Sort of — because he didn’t actually say it. It was in material he handed out at the meeting on the organization’s 2014 Top Ten Issues Affecting Real Estate. Housing was No. 8.
Kelly is not the only one saying it, surely, sort of or not. I’ve been wondering myself, as we watch housing, on the national level, sputter and try to get back up to speed — let alone the altitudes it enjoyed before the crash seven years ago.
Maybe he didn’t want to come out and say it. Who would want to? Maybe he just wanted to say it, sort of.
No one wants to hear it, probably not even apartment developers. A given apartment project has a shelf life for the developer — until it’s sold. Home ownership drove the whole economy for decades, and it still is a huge factor.
No one wants to see the dream fade and, actually, it’s hard to tell whether it is.
Yes, mortgage rates are still — still! — at historic lows, yet home sales are not where even smart people figured they’d be by now.
Home construction is still stumbling, too. If you haven’t noticed, there is an apartment building boom on.
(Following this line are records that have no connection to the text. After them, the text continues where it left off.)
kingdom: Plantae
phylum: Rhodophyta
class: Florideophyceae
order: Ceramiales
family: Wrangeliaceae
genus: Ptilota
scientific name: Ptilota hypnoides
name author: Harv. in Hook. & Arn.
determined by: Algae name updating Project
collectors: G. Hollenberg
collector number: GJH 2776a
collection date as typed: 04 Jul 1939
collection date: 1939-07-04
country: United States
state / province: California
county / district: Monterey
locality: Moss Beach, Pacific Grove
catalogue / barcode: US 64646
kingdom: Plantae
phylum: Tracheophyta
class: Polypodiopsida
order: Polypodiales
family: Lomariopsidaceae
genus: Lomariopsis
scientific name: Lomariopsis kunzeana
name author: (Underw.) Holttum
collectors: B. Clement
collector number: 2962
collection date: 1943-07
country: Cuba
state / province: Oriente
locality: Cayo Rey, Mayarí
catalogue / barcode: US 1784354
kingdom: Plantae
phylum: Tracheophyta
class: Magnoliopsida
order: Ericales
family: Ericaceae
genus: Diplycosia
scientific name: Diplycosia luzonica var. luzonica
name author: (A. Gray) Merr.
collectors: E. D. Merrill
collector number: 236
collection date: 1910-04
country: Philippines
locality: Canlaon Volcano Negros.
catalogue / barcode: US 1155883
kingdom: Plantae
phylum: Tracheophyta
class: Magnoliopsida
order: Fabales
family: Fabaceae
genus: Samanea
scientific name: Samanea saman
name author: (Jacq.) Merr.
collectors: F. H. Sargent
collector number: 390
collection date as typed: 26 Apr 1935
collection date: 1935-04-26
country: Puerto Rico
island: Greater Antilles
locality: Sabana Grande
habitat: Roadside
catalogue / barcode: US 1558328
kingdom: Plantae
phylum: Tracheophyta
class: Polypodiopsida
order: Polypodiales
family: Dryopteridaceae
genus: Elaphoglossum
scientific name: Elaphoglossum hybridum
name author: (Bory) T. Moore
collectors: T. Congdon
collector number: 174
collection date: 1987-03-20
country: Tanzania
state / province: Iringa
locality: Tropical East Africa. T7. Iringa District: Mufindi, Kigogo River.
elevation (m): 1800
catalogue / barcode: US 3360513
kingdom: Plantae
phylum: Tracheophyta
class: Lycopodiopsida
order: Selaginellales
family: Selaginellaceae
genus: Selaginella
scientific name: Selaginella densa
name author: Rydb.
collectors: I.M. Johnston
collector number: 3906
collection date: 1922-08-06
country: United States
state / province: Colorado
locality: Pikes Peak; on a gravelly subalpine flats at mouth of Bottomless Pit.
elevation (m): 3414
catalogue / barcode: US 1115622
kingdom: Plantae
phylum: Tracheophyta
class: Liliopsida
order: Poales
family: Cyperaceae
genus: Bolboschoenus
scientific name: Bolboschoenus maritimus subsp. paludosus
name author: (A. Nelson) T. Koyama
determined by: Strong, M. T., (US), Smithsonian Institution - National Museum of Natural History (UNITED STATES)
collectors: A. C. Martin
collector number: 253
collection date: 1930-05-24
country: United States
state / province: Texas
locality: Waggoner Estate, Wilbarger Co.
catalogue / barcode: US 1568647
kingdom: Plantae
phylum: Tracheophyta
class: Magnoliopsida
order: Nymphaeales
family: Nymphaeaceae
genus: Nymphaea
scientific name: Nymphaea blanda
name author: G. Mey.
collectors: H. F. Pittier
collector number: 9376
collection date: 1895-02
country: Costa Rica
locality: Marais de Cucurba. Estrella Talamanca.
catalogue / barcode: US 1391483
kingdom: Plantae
Thank you, tightened mortgage lending standards, and thank you, sluggish jobs recovery.
The home ownership rate in this country, pushed to record highs by federal policy and the housing and credit bubbles, is now at a 19-year low, at just over 65 percent; it peaked in 2005 at more than 69 percent.
By definition, as a peak followed by a crash, 69 percent was unsustainable. I can’t imagine seeing it again without the same kind of loose lending that got it there in the first place.
A lot is riding on Millennials — people born after 1980, which represent more than a quarter of the adult population.